– Teraz odbywa się wielka duchowa walka między polskością, niepodległością i patriotyzmem a zaprzaństwem, ideologią, która odrzuca istotę polskości, tożsamości narodowej - powiedział w rozmowie z Tadeuszem Płużańskim w Polskim Radiu 24 Antoni Macierewicz.
– Ciągle mamy do czynienia z niekonsekwencją. Z jednej strony słusznie czcimy pamięć Żołnierzy Wyklętych (...), a z drugiej nadal najwyższe ordery wojskowe mają komunistyczni zbrodniarze, którzy mają na rękach krew walczących o naszą niepodległość. (...) Już od blisko roku apeluję do pana prezydenta Andrzeja Dudy, by ustawa degradacyjna jednak weszła w życie.
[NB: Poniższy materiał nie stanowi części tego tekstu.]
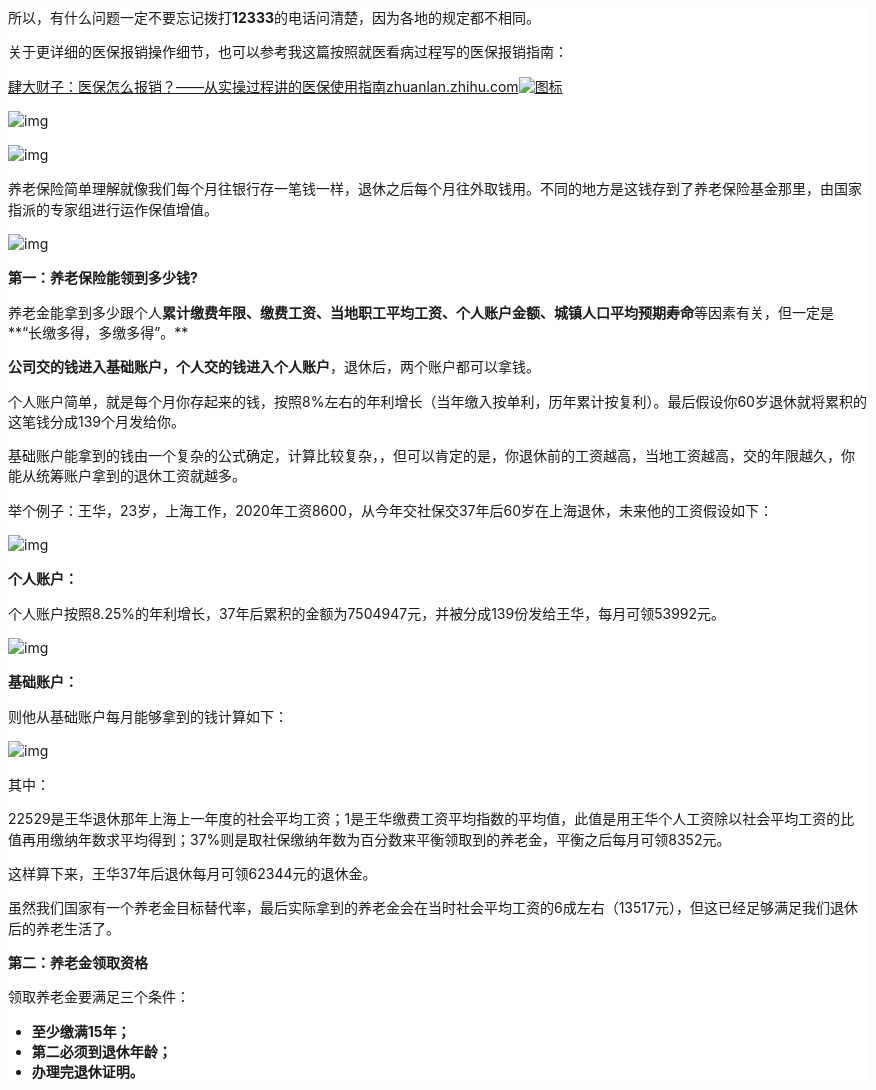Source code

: 所以，有什么问题一定不要忘记拨打**12333**的电话问清楚，因为各地的规定都不相同。

关于更详细的医保报销操作细节，也可以参考我这篇按照就医看病过程写的医保报销指南：



[肆大财子：医保怎么报销？——从实操过程讲的医保使用指南zhuanlan.zhihu.com![图标](https://pic3.zhimg.com/v2-6ef366781127ee726ab5d6d891398988_180x120.jpg)](https://zhuanlan.zhihu.com/p/109081716)



![img](https://pic3.zhimg.com/v2-319387596ee5f48135d54817d95d7dc2_b.jpg)

![img](https://pic4.zhimg.com/v2-3cfc7dc236c91b9928a9e4f3940cb16d_b.jpg)

养老保险简单理解就像我们每个月往银行存一笔钱一样，退休之后每个月往外取钱用。不同的地方是这钱存到了养老保险基金那里，由国家指派的专家组进行运作保值增值。

![img](https://pic3.zhimg.com/v2-319387596ee5f48135d54817d95d7dc2_b.jpg)

**第一：养老保险能领到多少钱?**

养老金能拿到多少跟个人**累计缴费年限、缴费工资、当地职工平均工资、个人账户金额、城镇人口平均预期寿命**等因素有关，但一定是**“长缴多得，多缴多得”。**



**公司交的钱进入基础账户，个人交的钱进入个人账户**，退休后，两个账户都可以拿钱。

个人账户简单，就是每个月你存起来的钱，按照8%左右的年利增长（当年缴入按单利，历年累计按复利）。最后假设你60岁退休就将累积的这笔钱分成139个月发给你。

基础账户能拿到的钱由一个复杂的公式确定，计算比较复杂，，但可以肯定的是，你退休前的工资越高，当地工资越高，交的年限越久，你能从统筹账户拿到的退休工资就越多。

举个例子：王华，23岁，上海工作，2020年工资8600，从今年交社保交37年后60岁在上海退休，未来他的工资假设如下：

![img](https://pic4.zhimg.com/v2-ed6f8aba8f8ebc1f05c948c5affc3184_b.jpg)

**个人账户：**

个人账户按照8.25%的年利增长，37年后累积的金额为7504947元，并被分成139份发给王华，每月可领53992元。

![img](https://pic3.zhimg.com/v2-319387596ee5f48135d54817d95d7dc2_b.jpg)

**基础账户：**

则他从基础账户每月能够拿到的钱计算如下：

![img](https://pic1.zhimg.com/v2-7bba4139611341fd5f9e9b065c4ea82b_b.jpg)

其中：

22529是王华退休那年上海上一年度的社会平均工资；1是王华缴费工资平均指数的平均值，此值是用王华个人工资除以社会平均工资的比值再用缴纳年数求平均得到；37%则是取社保缴纳年数为百分数来平衡领取到的养老金，平衡之后每月可领8352元。

这样算下来，王华37年后退休每月可领62344元的退休金。

虽然我们国家有一个养老金目标替代率，最后实际拿到的养老金会在当时社会平均工资的6成左右（13517元），但这已经足够满足我们退休后的养老生活了。



**第二：养老金领取资格**

领取养老金要满足三个条件：

- **至少缴满15年；**
- **第二必须到退休年龄；**
- **办理完退休证明。**
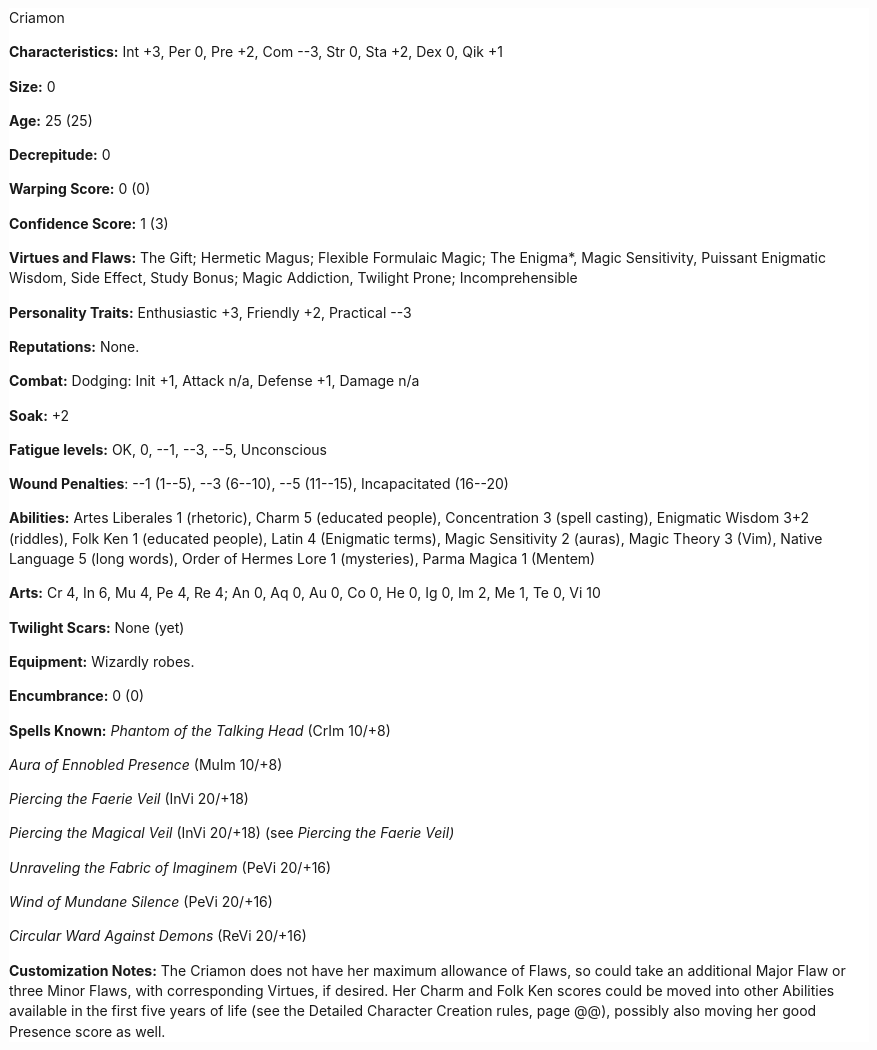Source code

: Criamon

**Characteristics:** Int +3, Per 0, Pre +2, Com --3, Str 0, Sta +2, Dex
0, Qik +1

**Size:** 0

**Age:** 25 (25)

**Decrepitude:** 0

**Warping Score:** 0 (0)

**Confidence Score:** 1 (3)

**Virtues and Flaws:** The Gift; Hermetic Magus; Flexible Formulaic
Magic; The Enigma\*, Magic Sensitivity, Puissant Enigmatic Wisdom, Side
Effect, Study Bonus; Magic Addiction, Twilight Prone; Incomprehensible

**Personality Traits:** Enthusiastic +3, Friendly +2, Practical --3

**Reputations:** None.

**Combat:** Dodging: Init +1, Attack n/a, Defense +1, Damage n/a

**Soak:** +2

**Fatigue levels:** OK, 0, --1, --3, --5, Unconscious

**Wound Penalties**: --1 (1--5), --3 (6--10), --5 (11--15),
Incapacitated (16--20)

**Abilities:** Artes Liberales 1 (rhetoric), Charm 5 (educated people),
Concentration 3 (spell casting), Enigmatic Wisdom 3+2 (riddles), Folk
Ken 1 (educated people), Latin 4 (Enigmatic terms), Magic Sensitivity 2
(auras), Magic Theory 3 (Vim), Native Language 5 (long words), Order of
Hermes Lore 1 (mysteries), Parma Magica 1 (Mentem)

**Arts:** Cr 4, In 6, Mu 4, Pe 4, Re 4; An 0, Aq 0, Au 0, Co 0, He 0, Ig
0, Im 2, Me 1, Te 0, Vi 10

**Twilight Scars:** None (yet)

**Equipment:** Wizardly robes.

**Encumbrance:** 0 (0)

**Spells Known:** *Phantom of the Talking Head* (CrIm 10/+8)

*Aura of Ennobled Presence* (MuIm 10/+8)

*Piercing the Faerie Veil* (InVi 20/+18)

*Piercing the Magical Veil* (InVi 20/+18) (see *Piercing the Faerie
Veil)*

*Unraveling the Fabric of Imaginem* (PeVi 20/+16)

*Wind of Mundane Silence* (PeVi 20/+16)

*Circular Ward Against Demons* (ReVi 20/+16)

**Customization Notes:** The Criamon does not have her maximum allowance
of Flaws, so could take an additional Major Flaw or three Minor Flaws,
with corresponding Virtues, if desired. Her Charm and Folk Ken scores
could be moved into other Abilities available in the first five years of
life (see the Detailed Character Creation rules, page @@), possibly also
moving her good Presence score as well.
Armia nie może mieć dwóch hierarchii wartości. Nie może być jednocześnie za mordowaniem Polaków i obroną Polaków - mówił minister.
– Na tym polu rozstrzyga się przyszłość Polski. Albo to będzie przyszłość narodu pamiętającego swoją prawdziwą historię, budującego rzeczywistość zgodnie z wartościami ludzi, którzy ocalili niepodległość, albo to będzie PRL-bis lub kolejna wersja sowieckiego układu (...) nie ma jednak jasnej świadomości, że nasz główny obowiązek to odkłamanie historii, przywrócenie prawdy. Jeżeli nie będziemy mieli trwałego fundamentu prawdy historycznej, wszystko znów może zostać stracone. Na to liczą nasi wrogowie - ocenił Antoni Macierewicz.